Features of the New Version of Databricks Connect

​ Databricks Connect is now built on Spark Connect, with a separated client and server architecture, providing a better experience for developers. The features of the new version of Databricks Connect are as follows: ​

  1. Developers can use Spark from any development tool, building, debugging, and integrating with their familiar tools

  2. The separated client and server architecture allows developers to write code in a local environment and execute it in a remote environment

  3. Debugging becomes easier, as developers can debug while checking the real-time execution status of their code

How to Embed Spark in Applications Including TypeScript

​ The lecture explained how to embed Spark in applications that include TypeScript. In particular, the new version of Databricks Connect was discussed in detail, introducing the separated client and server architecture and the ability to use the client in IDEs and data applications. ​

The New Version of Databricks Connect

​ Databricks Connect is a tool that simplifies data processing using Apache Spark.

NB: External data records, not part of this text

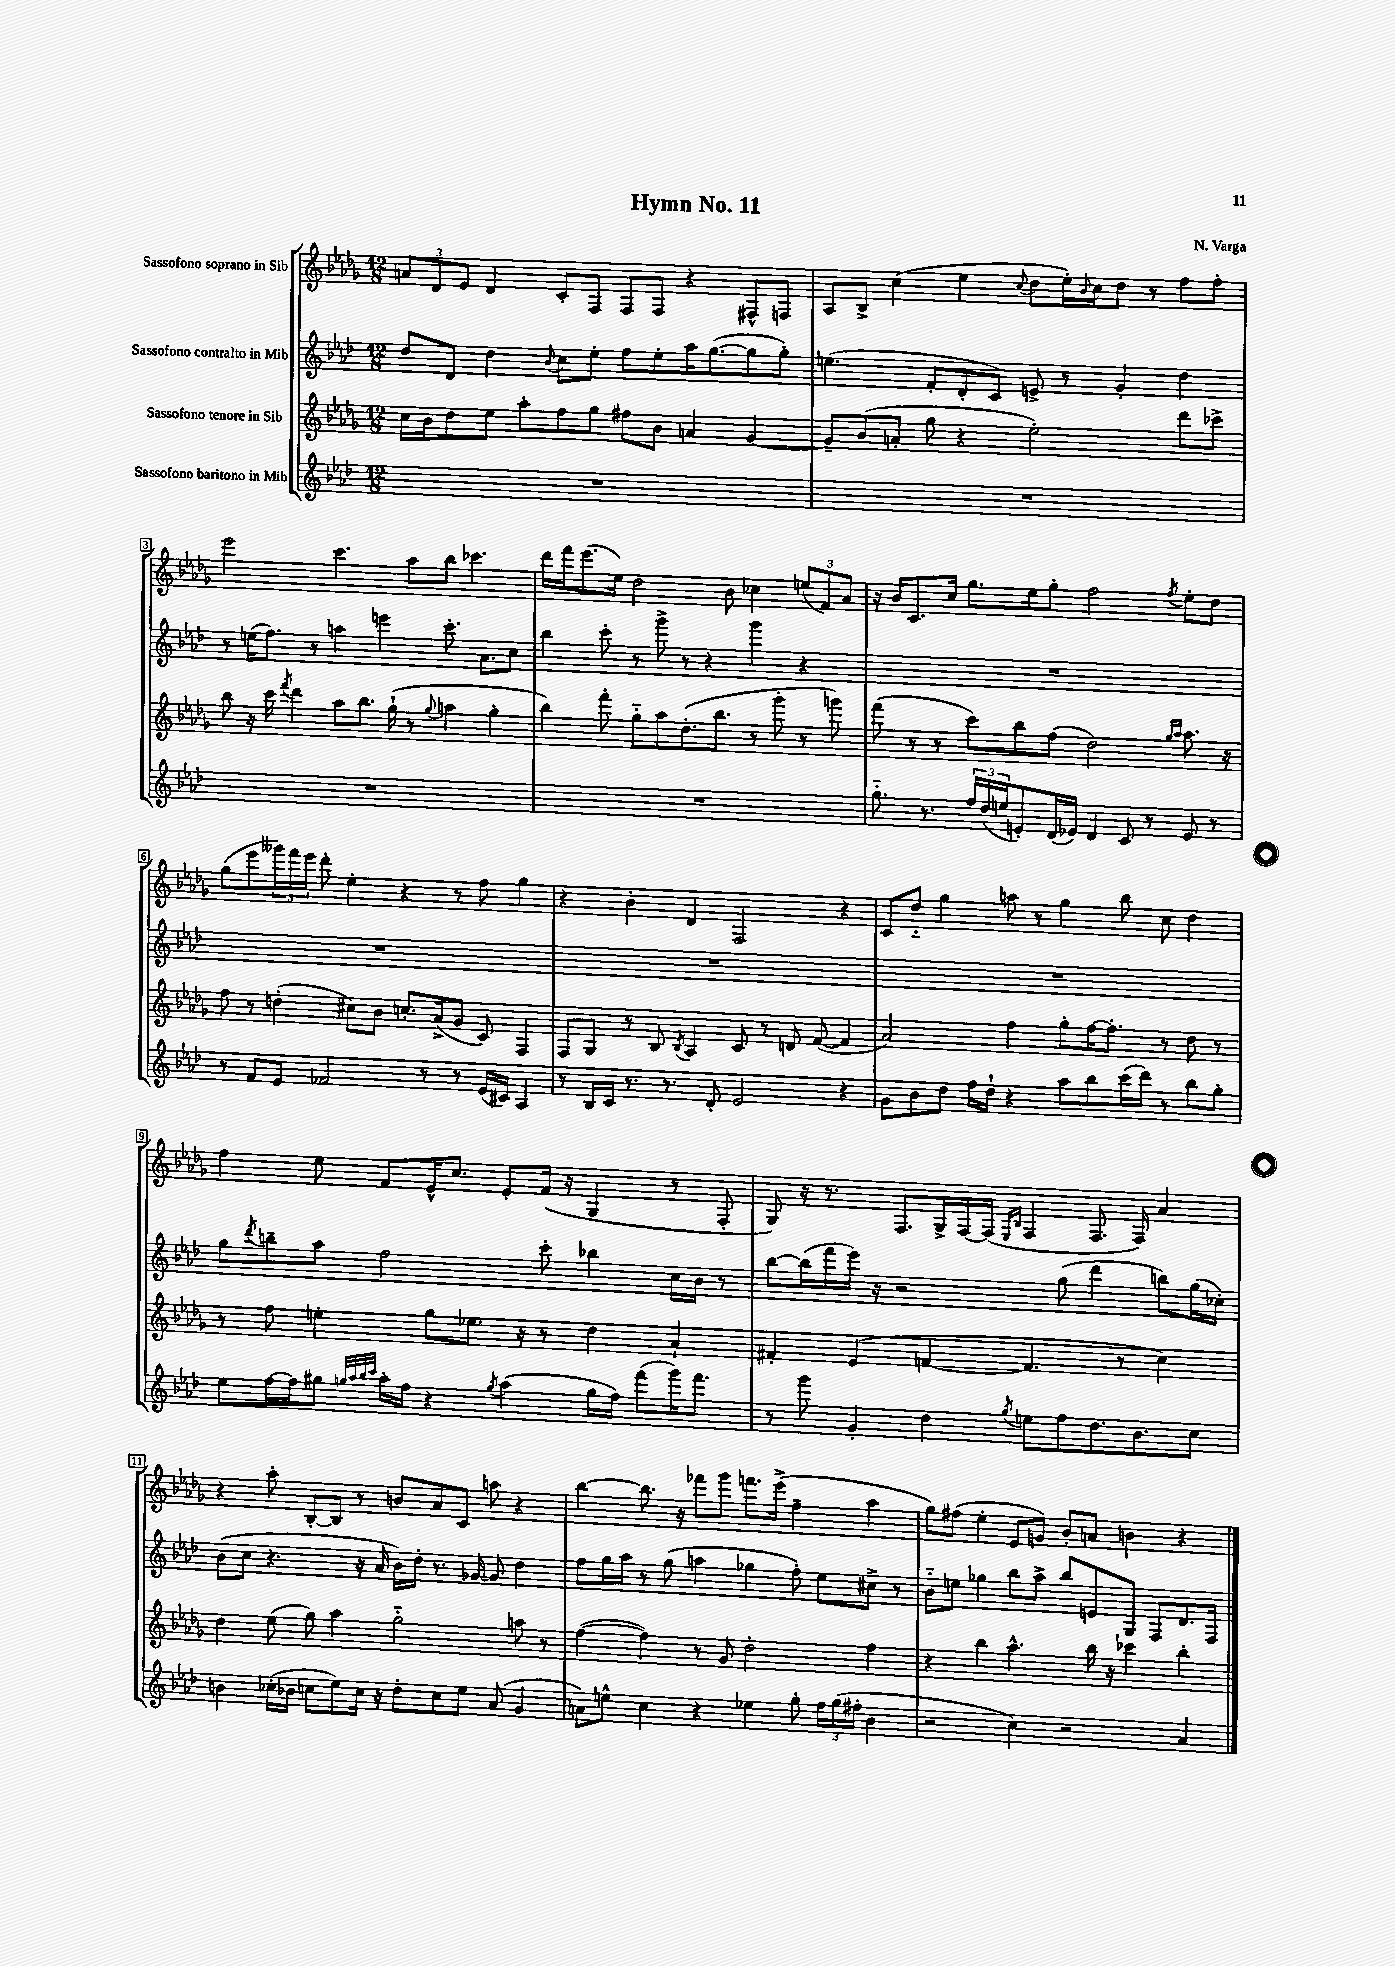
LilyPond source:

\header { title = "Hymn No. 11" composer = "N. Varga" }
<<
\new StaffGroup <<
\new Staff = "s0" \with { instrumentName = "Sassofono soprano in Sib" } {
    \clef treble \key des \major \numericTimeSignature \time 12/8
    \tuplet 3/2 { a'8 des'8 ees'8 } des'4 c'8-. f8 f8 f8 r4 fis8-^ f8 |
    aes8 bes8-> c''4( ees''4 \appoggiatura { c''8 } des''8 ees''16-.) \appoggiatura { bes'8 } c''16 des''8 r8 f''8 f''8-. |
    ees'''2 c'''4. aes''8 bes''8 ces'''4. |
    des'''16 f'''16 ees'''8.( ees''16) des''2 bes'8 ces''4 \tuplet 3/2 { e''8( f'8) aes'8 } |
    r16 bes'16 c'8. c''16 ges''8. ees''16 ges''8-. f''2 \acciaccatura { f''8 } ees''8-. des''8 |
    ges''8( ees'''8 \tuplet 3/2 { geses'''16) f'''16 ees'''16 } des'''8-. ees''4-. r4 r8 f''8 ges''4 |
    r4 bes'4-. des'4 f2 r4 |
    c'8 des''8-_ ges''4 a''8 r8 ges''4 bes''8 c''8 des''4 |
    f''4 ees''8 f'8 ees'16-^ c''8. ees'8-. f'16( r16 ges4 r8 f8-. |
    ges8) r16 r8. f8. ges16-> f16~ f16( \grace { ees16 bes16 } f4 f8. f16) aes'4 |
    r4 aes''8-. bes8~-. bes8 r8 b'8 aes'8 c'8 a''8 r4 |
    bes''4~ bes''8. r16 fes'''8 ges'''8 f'''8. ees'''16->( f''4-- aes''4 |
    ges''8) fis''8( ees''4-. ees'8 g'8) bes'8-. a'8 b'4 r4 \bar "|." |
}
\new Staff = "s1" \with { instrumentName = "Sassofono contralto in Mib" } {
    \clef treble \key aes \major \numericTimeSignature \time 12/8
    des''8 des'8 des''4 \appoggiatura { bes'8 } c''8 ees''8-. f''8 ees''8-. aes''16 g''8.~( g''8 g''8-.) |
    e''4.( f'8-. des'8-. c'8) e'8-> r8 g'4-. des''4 |
    r8 e''16( f''8.) r8 a''4 e'''4 c'''8.-. aes'8. c''8 |
    bes''4 c'''8-. r8 g'''8-> r8 r4 g'''4 r4 |
    R1. |
    R1. |
    R1. |
    R1. |
    g''8 \acciaccatura { des'''8 } b''8-- aes''8 f''2 c'''8-. bes''4 c''16 bes'16 r8 |
    bes''8~ bes''16( f'''16 ees'''16) r16 r2 g''8( des'''4 b''8) g''16( ces''16-.) |
    bes'8( c''8 r4. r16 aes'16 bes'16) des''16-. r8. ges'16~ ges'8 des''4 |
    f''8 g''16 aes''16 r8 g''8( a''4 ges''4 f''8-.) ees''8 cis''8-> r8 |
    bes'8-_ e''8 ges''4 bes''8 aes''8-> bes''8 e'8 g8 f8 des'8. f16 \bar "|." |
}
\new Staff = "s2" \with { instrumentName = "Sassofono tenore in Sib" } {
    \clef treble \key des \major \numericTimeSignature \time 12/8
    c''16 bes'16 des''8 ees''8 aes''8-. f''8 ges''8 fis''8 bes'8 a'4 ges'4~ |
    ges'8-- bes'8( a'8-. ges''8 r4 ees''2-.) des'''8 ces'''8-> |
    bes''8 r16 c'''16 \acciaccatura { f'''8 } des'''4 aes''8 bes''8. ges''16-!( r8 \appoggiatura { ges''8 } a''4 ges''4-. |
    bes''4) f'''8-. ges''8-_ aes''8 des''8.-.( bes''8. r8 ges'''8-. r8 g'''8) |
    f'''8( r8 r8 c'''8) bes''8 f''8( des''2) \grace { ges''16 aes''16 } aes''8. r16 |
    f''8 r8 d''4-.( cis''8) bes'8 c''8.-. aes'16->( ges'8 c'8) f4 |
    f8 ges8 r8 bes8 \acciaccatura { bes8 } aes4 c'8 r8 d'8 f'8~( f'4 |
    aes'2) f''4 ges''8-. f''16~ f''8.-. r8 des''8 r8 |
    r8 f''8 e''4-. ges''8 ees''8. r16 r8 des''4 aes'4-! |
    fis'4-. ees'4( f'4~ f'4. r8 c''4) |
    des''4 ees''8( ges''8) aes''4 ges''2-_ a''8 r8 |
    f''4~( f''4) r8 ges'8 des''2-. f''4 |
    r4 bes''4 aes''4.-^ bes''16 r16 ces'''4 bes''4-. \bar "|." |
}
\new Staff = "s3" \with { instrumentName = "Sassofono baritono in Mib" } {
    \clef treble \key aes \major \numericTimeSignature \time 12/8
    R1. |
    R1. |
    R1. |
    R1. |
    g''8.-_ r8. \tuplet 3/2 { f''16 des''16( e''16 } e'8-.) des'16( ees'16) des'4 c'8 r8 ees'8 r8 |
    r8 f'8 ees'8 fes'2 r8 r8 ees'16( cis'16) aes4 |
    r8 bes16 c'16 r8. r8. des'8-. ees'2 r4 |
    g'8 bes'8 des''8 f''16 des''16-! r4 aes''8 bes''8 c'''16( des'''16) r8 bes''8 g''8-. |
    ees''8 f''16~ f''16 gis''8 \grace { g''32 aes''32 bes''32 c'''32 } aes''16-. f''16 r4 \acciaccatura { g''8 } aes''4( g''16 f''16) f'''8( g'''16) f'''8. |
    r8 g'''8 g'4-. des''4 \acciaccatura { g''8 } e''8 f''8 des''8. bes'8. c''8 |
    b'4 ces''16-.( bes'16 c''8 ees''8) c''16 r16 des''8-. c''8 ees''8 aes'8( g'4 |
    a'8) e''8-^ c''4 r4 ees''4 g''8-. \tuplet 3/2 { f''16 g''16( fis''16-. } bes'4 |
    r2 c''4) r2 aes'4 \bar "|." |
}
>>
>>
\layout { \context { \Score \override BarNumber.stencil = #(make-stencil-boxer 0.1 0.3 ly:text-interface::print) } }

The new version has the following features: ​

  1. Separated client and server architecture

  2. The client can be used in IDEs and data applications

  3. Supports applications including TypeScript

​ This allows developers to build, debug, and integrate Spark in their preferred development environment. ​

Separation of Client and Server Architecture

​ The new version of Databricks Connect features a separated client and server architecture, providing the following benefits: ​

  1. Easier client-side development

  2. Efficient resource management on the server-side

  3. Optimized communication between client and server

​ Developers can focus on client-side development, while Databricks Connect automatically handles server-side resource management and communication optimization. ​

Using the Client in IDEs and Data Applications

​ The new version of Databricks Connect allows the client to be used in IDEs and data applications, offering the following benefits: ​

  1. Developers can use Spark in their familiar development environment

  2. Easier integration between data applications and Spark

  3. Efficient debugging and testing

​ Developers can build, debug, and integrate Spark in their preferred development environment, and smoothly collaborate with data applications. ​

Embedding Spark in Applications Including TypeScript

​ The new version of Databricks Connect supports applications that include TypeScript, providing the following benefits: ​

  1. Development leveraging TypeScript's type safety is possible

  2. Compatibility with JavaScript is maintained

  3. Supports modern front-end development

​ Developers can easily embed Spark in their TypeScript-based application development. ​

Summary

​ The lecture covered highly interesting content, such as the introduction and usage of Databricks Connect, improvements by Spark Connect, the new version of Databricks Connect, and how to embed Spark in applications including TypeScript. By utilizing this information, developers can use Spark more efficiently and improve data processing and analysis efficiency. We look forward to keeping an eye on the evolution of such technologies in the future.

Conclusion

This content based on reports from members on site participating in DAIS sessions. During the DAIS period, articles related to the sessions will be posted on the special site below, so please take a look.

Translated by Johann

www.ap-com.co.jp

Thank you for your continued support!